-------- Podany fragment --------

Marek Pol, wicepremier o budżecie 2002 - wywiad

Im ktoś ma mniej, tym mniej odczuje, choć też odczuje, bo kasa państwa służy głównie tym mniej zamożnym - tam gdzie nie ma pieniędzy, na przykład na podwyżki dla pracowników sfery budżetowej, tam gdzie nie ma pieniędzy na wydłużenie urlopów macierzyńskich.

Im ktoś ma mniej, tym mniej odczuje, choć też odczuje, bo kasa państwa służy głównie tym mniej zamożnym - tam gdzie nie ma pieniędzy, na przykład na podwyżki dla pracowników sfery budżetowej, tam gdzie nie ma pieniędzy na wydłużenie urlopów macierzyńskich.

Bogdan Rymanowski: Czy pan już wie, ile straci na budżecie przeciętna polska rodzina?

Marek Pol: Z tą przeciętną bywa różnie. Na pewno więcej straci rodzina, która "jako tako" zarabia, w której dwie osoby pracują, której dochody na osobę przekraczają 2-3 tysiące złotych. Tam będą skutki w obszarze podatków i skutki w obszarze tych cięć, które były nieodzowne.

Bogdan Rymanowski: Dzisiejszy "Superexpress" wyliczył, że aż 10 tysięcy złotych straci przeciętna polska rodzina.

Marek Pol: "Superexpress" dosyć swobodnie sobie z tymi danymi poczyna. Powiedziałbym tak: im więcej ktoś zarabia i ma wyższe dochody, tym bardziej odczuje niedostatki państwa wynikające z sytuacji, w której zastaliśmy kraj, w której brakuje połowę pieniędzy w kasie. Im ktoś ma mniej, tym mniej odczuje, choć też odczuje, bo kasa państwa służy głównie tym mniej zamożnym - tam gdzie nie ma pieniędzy, na przykład na podwyżki dla pracowników sfery budżetowej, tam gdzie nie ma pieniędzy na wydłużenie urlopów macierzyńskich. To wszyscy odczują po trochu.

-------- Wiersze --------

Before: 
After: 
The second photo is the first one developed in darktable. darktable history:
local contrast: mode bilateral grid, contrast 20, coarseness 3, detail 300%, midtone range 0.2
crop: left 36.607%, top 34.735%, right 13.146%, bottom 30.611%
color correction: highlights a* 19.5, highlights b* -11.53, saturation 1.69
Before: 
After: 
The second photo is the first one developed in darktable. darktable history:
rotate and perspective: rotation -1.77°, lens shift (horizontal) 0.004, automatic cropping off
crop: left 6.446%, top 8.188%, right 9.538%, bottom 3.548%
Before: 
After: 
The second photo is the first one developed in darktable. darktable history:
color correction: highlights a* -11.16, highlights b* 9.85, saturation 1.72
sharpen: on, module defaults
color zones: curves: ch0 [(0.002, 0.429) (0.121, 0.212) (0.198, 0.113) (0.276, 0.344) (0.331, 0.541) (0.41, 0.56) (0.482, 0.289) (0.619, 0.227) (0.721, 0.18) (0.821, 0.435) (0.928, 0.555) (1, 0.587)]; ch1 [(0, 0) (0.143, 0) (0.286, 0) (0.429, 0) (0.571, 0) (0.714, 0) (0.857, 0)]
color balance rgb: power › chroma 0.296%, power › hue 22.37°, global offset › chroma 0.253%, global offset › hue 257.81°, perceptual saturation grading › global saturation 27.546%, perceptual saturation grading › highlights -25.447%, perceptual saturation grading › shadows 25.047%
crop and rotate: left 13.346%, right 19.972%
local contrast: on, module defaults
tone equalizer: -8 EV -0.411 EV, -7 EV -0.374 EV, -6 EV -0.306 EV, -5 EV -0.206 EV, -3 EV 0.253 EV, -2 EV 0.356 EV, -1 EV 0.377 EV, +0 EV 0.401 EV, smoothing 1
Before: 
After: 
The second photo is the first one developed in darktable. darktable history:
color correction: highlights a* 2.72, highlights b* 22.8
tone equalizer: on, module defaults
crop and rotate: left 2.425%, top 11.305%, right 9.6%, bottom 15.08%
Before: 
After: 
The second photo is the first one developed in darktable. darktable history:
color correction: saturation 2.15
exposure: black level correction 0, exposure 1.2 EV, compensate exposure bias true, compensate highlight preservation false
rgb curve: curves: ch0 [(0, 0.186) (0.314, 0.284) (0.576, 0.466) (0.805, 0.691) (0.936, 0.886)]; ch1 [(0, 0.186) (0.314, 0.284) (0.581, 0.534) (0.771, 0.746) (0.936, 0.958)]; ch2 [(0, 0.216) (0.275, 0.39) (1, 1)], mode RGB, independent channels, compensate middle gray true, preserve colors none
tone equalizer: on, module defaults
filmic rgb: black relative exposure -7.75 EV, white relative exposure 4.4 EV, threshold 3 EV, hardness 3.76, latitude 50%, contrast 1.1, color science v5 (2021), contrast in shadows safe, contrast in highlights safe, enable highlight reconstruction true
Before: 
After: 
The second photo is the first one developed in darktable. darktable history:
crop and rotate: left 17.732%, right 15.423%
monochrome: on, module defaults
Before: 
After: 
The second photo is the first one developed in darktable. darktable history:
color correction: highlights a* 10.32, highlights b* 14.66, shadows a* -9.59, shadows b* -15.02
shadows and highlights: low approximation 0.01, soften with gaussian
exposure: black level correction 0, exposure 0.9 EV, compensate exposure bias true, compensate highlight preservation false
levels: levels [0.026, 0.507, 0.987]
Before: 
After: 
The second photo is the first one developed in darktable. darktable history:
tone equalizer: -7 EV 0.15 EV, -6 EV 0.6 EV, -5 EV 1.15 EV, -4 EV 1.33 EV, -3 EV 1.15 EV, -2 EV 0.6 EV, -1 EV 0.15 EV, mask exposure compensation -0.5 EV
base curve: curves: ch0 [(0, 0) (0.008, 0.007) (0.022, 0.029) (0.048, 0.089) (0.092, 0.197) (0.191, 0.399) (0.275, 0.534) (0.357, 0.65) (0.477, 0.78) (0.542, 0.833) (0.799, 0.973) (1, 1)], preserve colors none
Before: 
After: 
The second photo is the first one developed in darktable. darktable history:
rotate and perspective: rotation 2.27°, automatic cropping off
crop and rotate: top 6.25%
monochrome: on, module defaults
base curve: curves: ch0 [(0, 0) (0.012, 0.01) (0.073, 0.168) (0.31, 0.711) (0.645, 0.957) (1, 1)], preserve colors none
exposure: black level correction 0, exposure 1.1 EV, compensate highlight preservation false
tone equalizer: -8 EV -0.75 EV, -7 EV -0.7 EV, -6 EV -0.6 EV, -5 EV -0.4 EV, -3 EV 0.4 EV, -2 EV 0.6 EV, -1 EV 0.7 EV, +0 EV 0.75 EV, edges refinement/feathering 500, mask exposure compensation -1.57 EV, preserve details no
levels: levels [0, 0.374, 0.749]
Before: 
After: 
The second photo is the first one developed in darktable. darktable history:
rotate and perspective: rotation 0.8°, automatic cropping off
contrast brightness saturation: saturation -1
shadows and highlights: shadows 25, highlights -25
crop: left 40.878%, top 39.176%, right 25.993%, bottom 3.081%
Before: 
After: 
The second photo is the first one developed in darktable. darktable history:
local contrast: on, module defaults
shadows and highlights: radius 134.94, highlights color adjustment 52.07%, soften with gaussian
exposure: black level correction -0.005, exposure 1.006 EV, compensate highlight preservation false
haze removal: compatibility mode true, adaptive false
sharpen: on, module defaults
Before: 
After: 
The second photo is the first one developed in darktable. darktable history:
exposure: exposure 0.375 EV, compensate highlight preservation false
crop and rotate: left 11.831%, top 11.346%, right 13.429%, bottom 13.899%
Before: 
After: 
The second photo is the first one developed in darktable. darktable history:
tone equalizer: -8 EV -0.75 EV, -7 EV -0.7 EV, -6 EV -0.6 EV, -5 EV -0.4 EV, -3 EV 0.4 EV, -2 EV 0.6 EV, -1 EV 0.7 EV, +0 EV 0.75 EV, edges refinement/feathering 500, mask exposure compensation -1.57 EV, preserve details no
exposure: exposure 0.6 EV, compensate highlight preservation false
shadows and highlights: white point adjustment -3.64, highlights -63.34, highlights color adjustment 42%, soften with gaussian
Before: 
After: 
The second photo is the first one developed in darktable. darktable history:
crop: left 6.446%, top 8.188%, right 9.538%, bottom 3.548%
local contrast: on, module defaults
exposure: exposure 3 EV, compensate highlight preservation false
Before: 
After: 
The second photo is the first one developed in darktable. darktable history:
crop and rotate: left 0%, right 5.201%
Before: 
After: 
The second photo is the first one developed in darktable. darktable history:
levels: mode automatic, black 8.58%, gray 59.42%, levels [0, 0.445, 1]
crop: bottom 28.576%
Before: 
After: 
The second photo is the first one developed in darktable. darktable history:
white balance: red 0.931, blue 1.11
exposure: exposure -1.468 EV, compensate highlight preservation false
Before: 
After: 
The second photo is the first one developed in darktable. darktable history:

--------

### Opis zadania:
Powtórz dosłownie odcinek podanego fragmentu od słów „Marek Pol: Z tą” aż do słów „które były nieodzowne.”. Rekordy nie mają żadnego związku z podanym fragmentem.

### Gotowe ćwiczenie:
Marek Pol: Z tą przeciętną bywa różnie. Na pewno więcej straci rodzina, która "jako tako" zarabia, w której dwie osoby pracują, której dochody na osobę przekraczają 2-3 tysiące złotych. Tam będą skutki w obszarze podatków i skutki w obszarze tych cięć, które były nieodzowne.